*** ТЕКСТ ДЛЯ ЧТЕНИЯ ***
Гулом встречали и «белого генерала»: «Скобелев стоял в старинной московской гостинице… и буквально шага не мог сделать с подъезда ее без того, чтобы не быть в ту же минуту окруженным восторженною толпою влюбленно глазевших зевак. В Охотном ряду торговцы перед ним на колени становились. Я видел его только мельком. Эффектный был генерал. Молва приписывала ему тогда разные политические затеи, чуть не до государственного переворота включительно. Произвести таковой Скобелев не мог бы, да едва ли и хотел когда-либо, но, по тогдашнему своему влиянию на массы, пожалуй, был бы в состоянии при честолюбивом капризе наделать правительству немало хлопот. В болгарские князья он, кажется, в самом деле собирался»[134]. Герой Русско-турецкой войны нашел в Москве последнее пристанище. Злополучная гостиница «Дюссо» в июне 1882 года притягивала косые взгляды: то ли немцы богатыря отравили, то ли нигилисты постарались, то ли роковая красотка на тот свет отправила. В Москве находились подлые девицы, делавшие славу и набивавшие себе цену заявлениями о том, что, мол, они и провели со Скобелевым последнюю ночь. Борис Акунин написал по следам убийства белого генерала популярный детективный роман, а современник Яков Полонский откликнулся пронзительными стихами:
Проиграно, – пал Скобелев! не стало
Той силы, что была страшней
Врагу десятка крепостей…
Той силы, что богатырей
Нам сказочных напоминала.
Пианиста А. Г. Рубинштейна однажды настигла истерически настроенная поклонница. «В смежном с концертным Екатерининском зале Дворянского собрания, у памятника Екатерины II, застрелилась некая девица немолодых лет, оставив записку, что лишает себя жизни по безнадежной любви к Антону Рубинштейну, сознаю, дескать, несбыточность своих мечтаний о взаимности, а без нее мне жизнь не в жизнь, и одна последняя радость – умереть под звуки рояля моего полубога!.. Все только жалели великого артиста, что пришлось ему пережить ни за что ни про что сильное нервное потрясение, и повторяли фразу, будто бы им сказанную: «Очень жаль, но я-то чем же тут виноват? Не перестать же мне концертировать из-за того, что какой-то полоумной вздумалось застрелиться потому, что я хорошо играю на фортепиано». Да, Москва могла еще отдавать честь своим кумирам!
*** РАЗДЕЛ ДАННЫХ ***
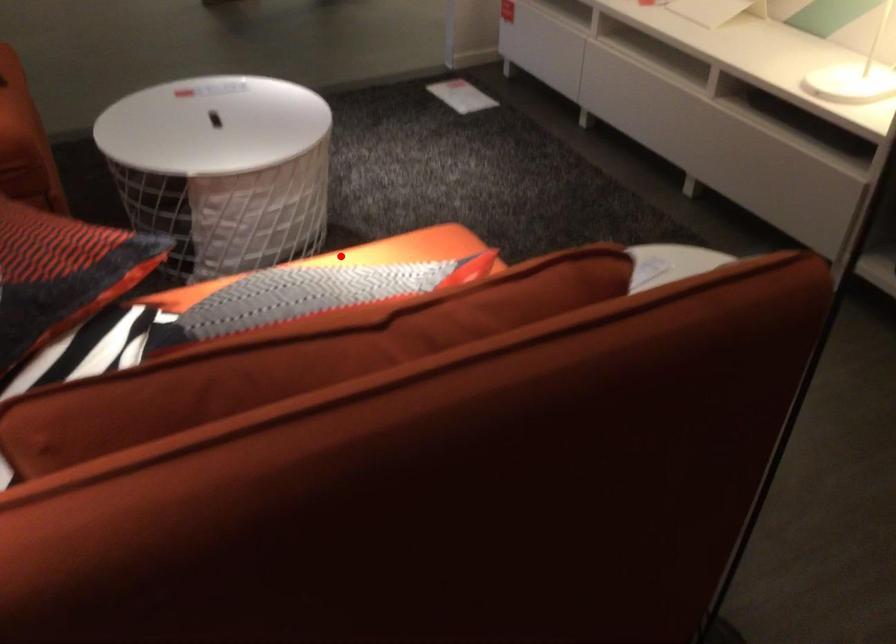
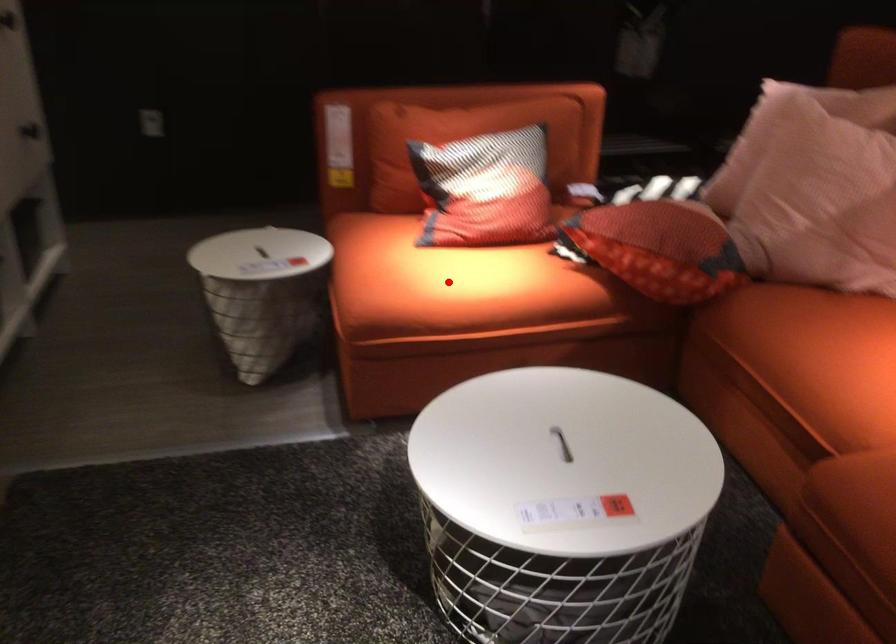
I am providing you with two images of the same scene from different viewpoints. A red point is marked on the first image and another point is marked on the second image. Do the highlighted points in image1 and image2 indicate the same real-world spot?

Yes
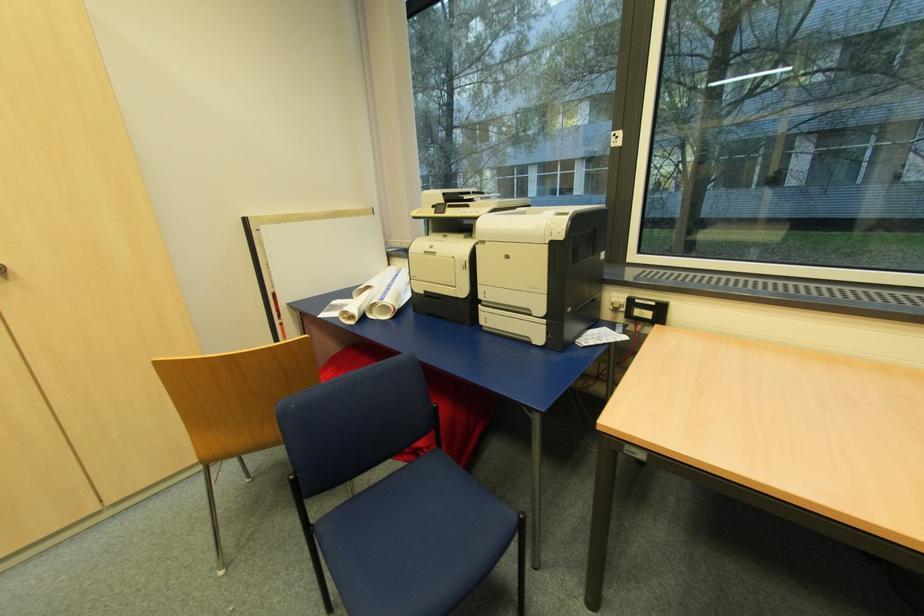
***
- ЗАДАНИЕ:
Ответьте на вопросы по отрывку о Скобелеве и Рубинштейне.
1. Что делали перед Скобелевым торговцы в Охотном ряду?
2. Какая гостиница названа в связи с июнем 1882 года?
3. У какого памятника застрелилась поклонница Рубинштейна?

- ОТВЕТ:
1. Становились на колени.
2. Гостиница «Дюссо».
3. У памятника Екатерины II в Екатерининском зале Дворянского собрания.